▸ **Exercise**:
A word-for-word copy of the records that follow is needed, with every picture omitted.

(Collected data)
┏━━

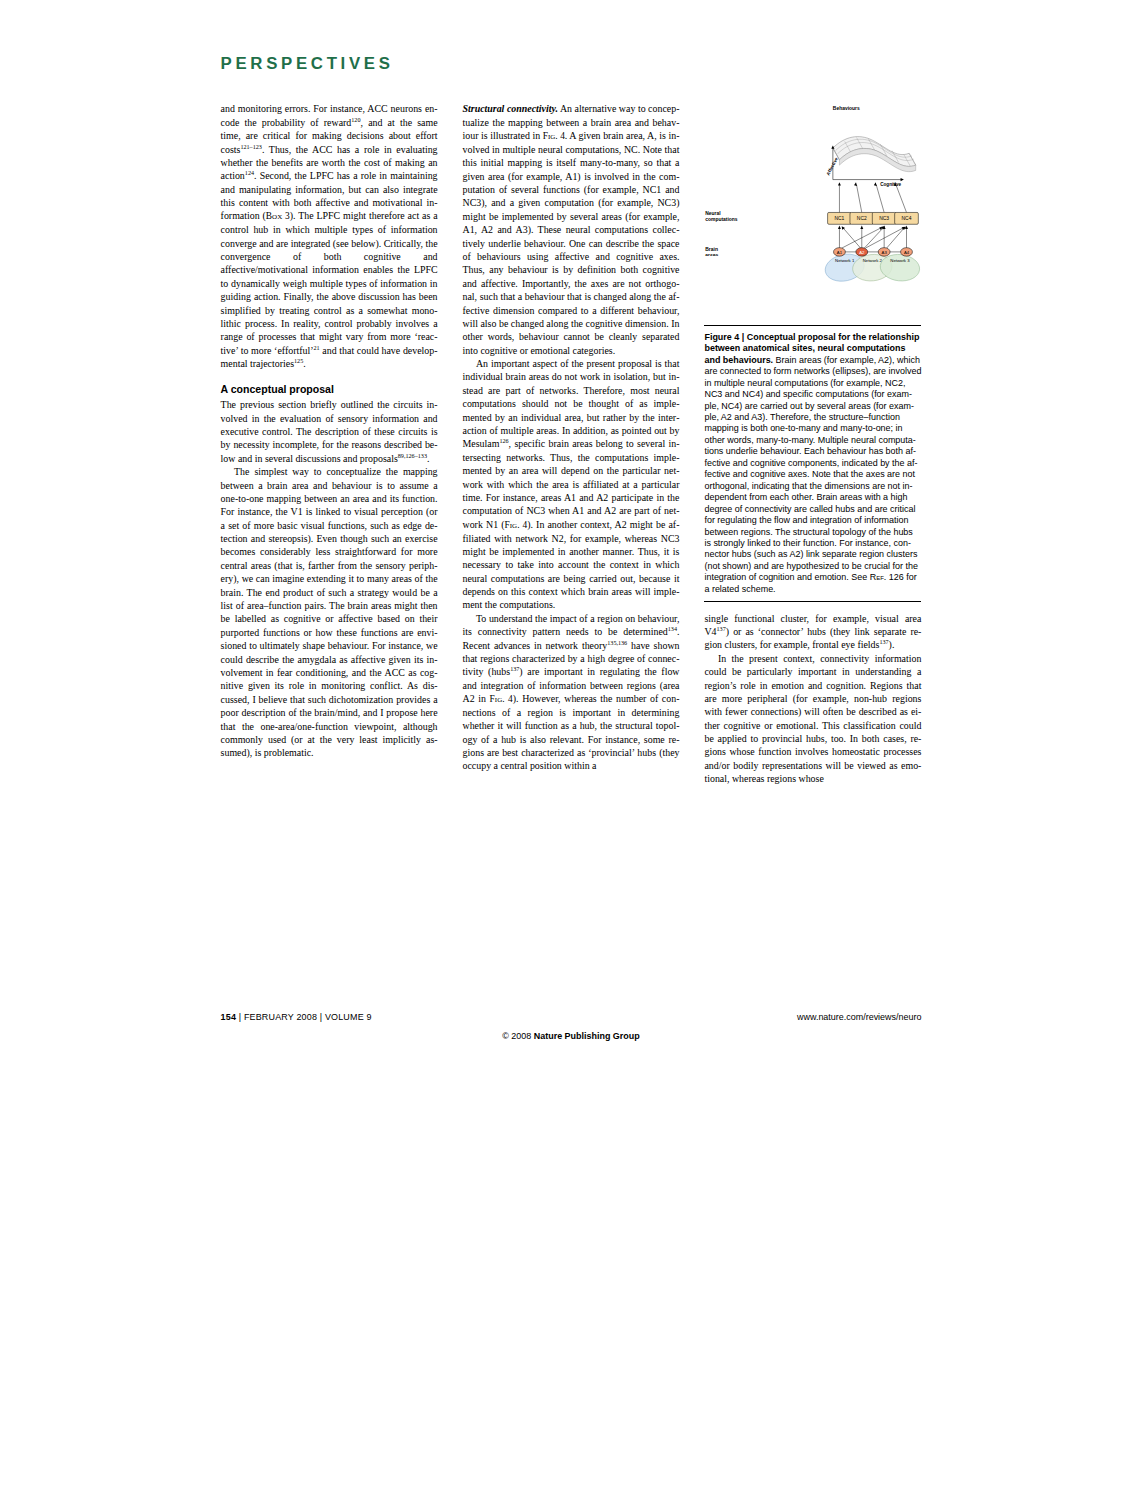Perspectives
and monitoring errors. For instance, ACC neurons encode the probability of reward120, and at the same time, are critical for making decisions about effort costs121–123. Thus, the ACC has a role in evaluating whether the benefits are worth the cost of making an action124. Second, the LPFC has a role in maintaining and manipulating information, but can also integrate this content with both affective and motivational information (Box 3). The LPFC might therefore act as a control hub in which multiple types of information converge and are integrated (see below). Critically, the convergence of both cognitive and affective/motivational information enables the LPFC to dynamically weigh multiple types of information in guiding action. Finally, the above discussion has been simplified by treating control as a somewhat monolithic process. In reality, control probably involves a range of processes that might vary from more ‘reactive’ to more ‘effortful’21 and that could have developmental trajectories125.
A conceptual proposal
The previous section briefly outlined the circuits involved in the evaluation of sensory information and executive control. The description of these circuits is by necessity incomplete, for the reasons described below and in several discussions and proposals89,126–133.
The simplest way to conceptualize the mapping between a brain area and behaviour is to assume a one-to-one mapping between an area and its function. For instance, the V1 is linked to visual perception (or a set of more basic visual functions, such as edge detection and stereopsis). Even though such an exercise becomes considerably less straightforward for more central areas (that is, farther from the sensory periphery), we can imagine extending it to many areas of the brain. The end product of such a strategy would be a list of area–function pairs. The brain areas might then be labelled as cognitive or affective based on their purported functions or how these functions are envisioned to ultimately shape behaviour. For instance, we could describe the amygdala as affective given its involvement in fear conditioning, and the ACC as cognitive given its role in monitoring conflict. As discussed, I believe that such dichotomization provides a poor description of the brain/mind, and I propose here that the one-area/one-function viewpoint, although commonly used (or at the very least implicitly assumed), is problematic.
Structural connectivity. An alternative way to conceptualize the mapping between a brain area and behaviour is illustrated in Fig. 4. A given brain area, A, is involved in multiple neural computations, NC. Note that this initial mapping is itself many-to-many, so that a given area (for example, A1) is involved in the computation of several functions (for example, NC1 and NC3), and a given computation (for example, NC3) might be implemented by several areas (for example, A1, A2 and A3). These neural computations collectively underlie behaviour. One can describe the space of behaviours using affective and cognitive axes. Thus, any behaviour is by definition both cognitive and affective. Importantly, the axes are not orthogonal, such that a behaviour that is changed along the affective dimension compared to a different behaviour, will also be changed along the cognitive dimension. In other words, behaviour cannot be cleanly separated into cognitive or emotional categories.
An important aspect of the present proposal is that individual brain areas do not work in isolation, but instead are part of networks. Therefore, most neural computations should not be thought of as implemented by an individual area, but rather by the interaction of multiple areas. In addition, as pointed out by Mesulam126, specific brain areas belong to several intersecting networks. Thus, the computations implemented by an area will depend on the particular network with which the area is affiliated at a particular time. For instance, areas A1 and A2 participate in the computation of NC3 when A1 and A2 are part of network N1 (Fig. 4). In another context, A2 might be affiliated with network N2, for example, whereas NC3 might be implemented in another manner. Thus, it is necessary to take into account the context in which neural computations are being carried out, because it depends on this context which brain areas will implement the computations.
To understand the impact of a region on behaviour, its connectivity pattern needs to be determined134. Recent advances in network theory135,136 have shown that regions characterized by a high degree of connectivity (hubs137) are important in regulating the flow and integration of information between regions (area A2 in Fig. 4). However, whereas the number of connections of a region is important in determining whether it will function as a hub, the structural topology of a hub is also relevant. For instance, some regions are best characterized as ‘provincial’ hubs (they occupy a central position within a
Behaviours Affective Cognitive Neural computations NC1 NC2 NC3 NC4 Brain areas A1 A2 A3 A4 Network 1 Network 2 Network 3
Figure 4 | Conceptual proposal for the relationship between anatomical sites, neural computations and behaviours. Brain areas (for example, A2), which are connected to form networks (ellipses), are involved in multiple neural computations (for example, NC2, NC3 and NC4) and specific computations (for example, NC4) are carried out by several areas (for example, A2 and A3). Therefore, the structure–function mapping is both one-to-many and many-to-one; in other words, many-to-many. Multiple neural computations underlie behaviour. Each behaviour has both affective and cognitive components, indicated by the affective and cognitive axes. Note that the axes are not orthogonal, indicating that the dimensions are not independent from each other. Brain areas with a high degree of connectivity are called hubs and are critical for regulating the flow and integration of information between regions. The structural topology of the hubs is strongly linked to their function. For instance, connector hubs (such as A2) link separate region clusters (not shown) and are hypothesized to be crucial for the integration of cognition and emotion. See Ref. 126 for a related scheme.
single functional cluster, for example, visual area V4137) or as ‘connector’ hubs (they link separate region clusters, for example, frontal eye fields137).
In the present context, connectivity information could be particularly important in understanding a region’s role in emotion and cognition. Regions that are more peripheral (for example, non-hub regions with fewer connections) will often be described as either cognitive or emotional. This classification could be applied to provincial hubs, too. In both cases, regions whose function involves homeostatic processes and/or bodily representations will be viewed as emotional, whereas regions whose
154 | FEBRUARY 2008 | VOLUME 9
www.nature.com/reviews/neuro
© 2008 Nature Publishing Group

┗━━

▸ **Answer to this exercise**:
Perspectives
and monitoring errors. For instance, ACC neurons encode the probability of reward120, and at the same time, are critical for making decisions about effort costs121–123. Thus, the ACC has a role in evaluating whether the benefits are worth the cost of making an action124. Second, the LPFC has a role in maintaining and manipulating information, but can also integrate this content with both affective and motivational information (Box 3). The LPFC might therefore act as a control hub in which multiple types of information converge and are integrated (see below). Critically, the convergence of both cognitive and affective/motivational information enables the LPFC to dynamically weigh multiple types of information in guiding action. Finally, the above discussion has been simplified by treating control as a somewhat monolithic process. In reality, control probably involves a range of processes that might vary from more ‘reactive’ to more ‘effortful’21 and that could have developmental trajectories125.
A conceptual proposal
The previous section briefly outlined the circuits involved in the evaluation of sensory information and executive control. The description of these circuits is by necessity incomplete, for the reasons described below and in several discussions and proposals89,126–133.
The simplest way to conceptualize the mapping between a brain area and behaviour is to assume a one-to-one mapping between an area and its function. For instance, the V1 is linked to visual perception (or a set of more basic visual functions, such as edge detection and stereopsis). Even though such an exercise becomes considerably less straightforward for more central areas (that is, farther from the sensory periphery), we can imagine extending it to many areas of the brain. The end product of such a strategy would be a list of area–function pairs. The brain areas might then be labelled as cognitive or affective based on their purported functions or how these functions are envisioned to ultimately shape behaviour. For instance, we could describe the amygdala as affective given its involvement in fear conditioning, and the ACC as cognitive given its role in monitoring conflict. As discussed, I believe that such dichotomization provides a poor description of the brain/mind, and I propose here that the one-area/one-function viewpoint, although commonly used (or at the very least implicitly assumed), is problematic.
Structural connectivity. An alternative way to conceptualize the mapping between a brain area and behaviour is illustrated in Fig. 4. A given brain area, A, is involved in multiple neural computations, NC. Note that this initial mapping is itself many-to-many, so that a given area (for example, A1) is involved in the computation of several functions (for example, NC1 and NC3), and a given computation (for example, NC3) might be implemented by several areas (for example, A1, A2 and A3). These neural computations collectively underlie behaviour. One can describe the space of behaviours using affective and cognitive axes. Thus, any behaviour is by definition both cognitive and affective. Importantly, the axes are not orthogonal, such that a behaviour that is changed along the affective dimension compared to a different behaviour, will also be changed along the cognitive dimension. In other words, behaviour cannot be cleanly separated into cognitive or emotional categories.
An important aspect of the present proposal is that individual brain areas do not work in isolation, but instead are part of networks. Therefore, most neural computations should not be thought of as implemented by an individual area, but rather by the interaction of multiple areas. In addition, as pointed out by Mesulam126, specific brain areas belong to several intersecting networks. Thus, the computations implemented by an area will depend on the particular network with which the area is affiliated at a particular time. For instance, areas A1 and A2 participate in the computation of NC3 when A1 and A2 are part of network N1 (Fig. 4). In another context, A2 might be affiliated with network N2, for example, whereas NC3 might be implemented in another manner. Thus, it is necessary to take into account the context in which neural computations are being carried out, because it depends on this context which brain areas will implement the computations.
To understand the impact of a region on behaviour, its connectivity pattern needs to be determined134. Recent advances in network theory135,136 have shown that regions characterized by a high degree of connectivity (hubs137) are important in regulating the flow and integration of information between regions (area A2 in Fig. 4). However, whereas the number of connections of a region is important in determining whether it will function as a hub, the structural topology of a hub is also relevant. For instance, some regions are best characterized as ‘provincial’ hubs (they occupy a central position within a
Behaviours Affective Cognitive Neural computations NC1 NC2 NC3 NC4 Brain areas A1 A2 A3 A4 Network 1 Network 2 Network 3
Figure 4 | Conceptual proposal for the relationship between anatomical sites, neural computations and behaviours. Brain areas (for example, A2), which are connected to form networks (ellipses), are involved in multiple neural computations (for example, NC2, NC3 and NC4) and specific computations (for example, NC4) are carried out by several areas (for example, A2 and A3). Therefore, the structure–function mapping is both one-to-many and many-to-one; in other words, many-to-many. Multiple neural computations underlie behaviour. Each behaviour has both affective and cognitive components, indicated by the affective and cognitive axes. Note that the axes are not orthogonal, indicating that the dimensions are not independent from each other. Brain areas with a high degree of connectivity are called hubs and are critical for regulating the flow and integration of information between regions. The structural topology of the hubs is strongly linked to their function. For instance, connector hubs (such as A2) link separate region clusters (not shown) and are hypothesized to be crucial for the integration of cognition and emotion. See Ref. 126 for a related scheme.
single functional cluster, for example, visual area V4137) or as ‘connector’ hubs (they link separate region clusters, for example, frontal eye fields137).
In the present context, connectivity information could be particularly important in understanding a region’s role in emotion and cognition. Regions that are more peripheral (for example, non-hub regions with fewer connections) will often be described as either cognitive or emotional. This classification could be applied to provincial hubs, too. In both cases, regions whose function involves homeostatic processes and/or bodily representations will be viewed as emotional, whereas regions whose
154 | FEBRUARY 2008 | VOLUME 9
www.nature.com/reviews/neuro
© 2008 Nature Publishing Group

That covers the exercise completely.